• Work required: Scan the entries below for the string "APERTURE" and copy every line where it turns up.

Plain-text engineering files
◆ ◆ ◆
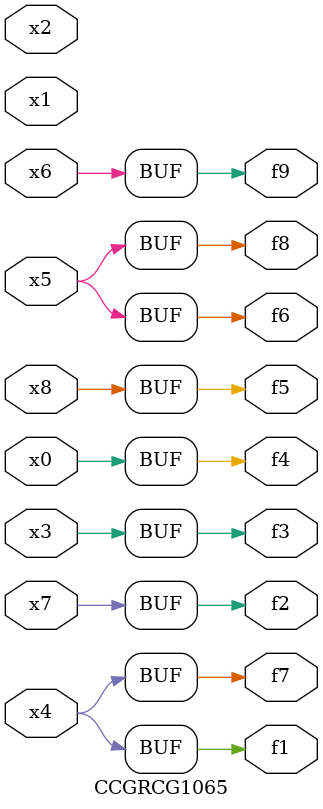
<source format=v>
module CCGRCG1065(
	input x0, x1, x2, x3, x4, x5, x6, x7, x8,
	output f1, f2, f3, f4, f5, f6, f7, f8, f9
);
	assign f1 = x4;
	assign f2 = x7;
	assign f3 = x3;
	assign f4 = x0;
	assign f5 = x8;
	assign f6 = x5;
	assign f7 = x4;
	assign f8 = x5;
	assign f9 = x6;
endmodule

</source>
◆ ◆ ◆
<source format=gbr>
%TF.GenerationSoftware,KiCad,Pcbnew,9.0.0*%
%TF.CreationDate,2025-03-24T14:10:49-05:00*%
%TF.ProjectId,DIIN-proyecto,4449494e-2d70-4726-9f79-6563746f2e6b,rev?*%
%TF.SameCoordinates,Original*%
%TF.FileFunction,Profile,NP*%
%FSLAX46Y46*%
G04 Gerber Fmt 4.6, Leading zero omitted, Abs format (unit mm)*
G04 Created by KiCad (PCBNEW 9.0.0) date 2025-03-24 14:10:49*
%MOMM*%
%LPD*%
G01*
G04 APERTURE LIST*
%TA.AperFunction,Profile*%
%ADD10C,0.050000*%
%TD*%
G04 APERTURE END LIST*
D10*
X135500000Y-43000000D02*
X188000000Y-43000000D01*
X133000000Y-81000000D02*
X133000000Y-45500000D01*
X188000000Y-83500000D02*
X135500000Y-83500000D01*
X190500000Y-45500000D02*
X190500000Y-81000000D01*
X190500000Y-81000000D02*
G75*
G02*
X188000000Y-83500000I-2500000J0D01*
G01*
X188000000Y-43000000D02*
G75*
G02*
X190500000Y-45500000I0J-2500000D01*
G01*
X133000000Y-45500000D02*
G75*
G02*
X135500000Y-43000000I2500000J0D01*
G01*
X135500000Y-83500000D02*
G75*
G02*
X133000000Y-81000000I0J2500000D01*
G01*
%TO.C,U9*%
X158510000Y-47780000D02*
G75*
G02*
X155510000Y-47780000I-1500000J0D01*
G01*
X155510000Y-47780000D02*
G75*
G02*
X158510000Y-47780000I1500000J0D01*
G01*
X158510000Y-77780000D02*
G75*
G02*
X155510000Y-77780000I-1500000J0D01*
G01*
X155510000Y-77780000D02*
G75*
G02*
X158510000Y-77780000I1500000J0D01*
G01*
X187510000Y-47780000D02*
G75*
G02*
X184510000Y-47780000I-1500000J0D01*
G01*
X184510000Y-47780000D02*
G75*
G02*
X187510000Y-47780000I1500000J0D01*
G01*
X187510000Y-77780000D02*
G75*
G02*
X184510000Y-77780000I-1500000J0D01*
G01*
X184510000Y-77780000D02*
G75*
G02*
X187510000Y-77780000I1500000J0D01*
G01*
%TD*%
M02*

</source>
◆ ◆ ◆
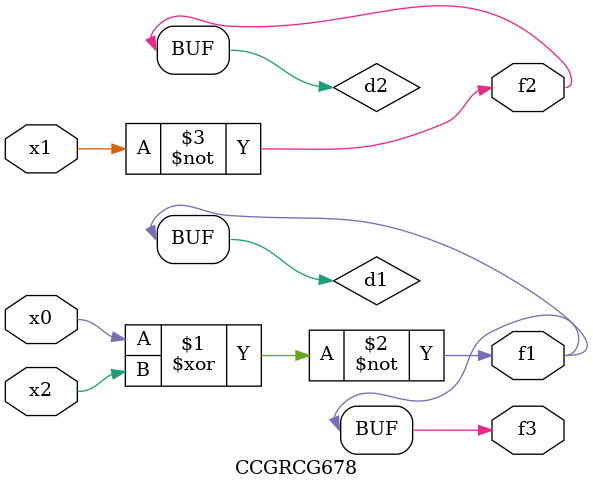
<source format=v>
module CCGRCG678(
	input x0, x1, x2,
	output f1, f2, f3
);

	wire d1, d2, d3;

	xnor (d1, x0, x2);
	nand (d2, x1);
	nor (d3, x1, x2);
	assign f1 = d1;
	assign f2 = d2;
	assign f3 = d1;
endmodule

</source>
◆ ◆ ◆
• Result for this exercise:
G04 APERTURE LIST*
G04 APERTURE END LIST*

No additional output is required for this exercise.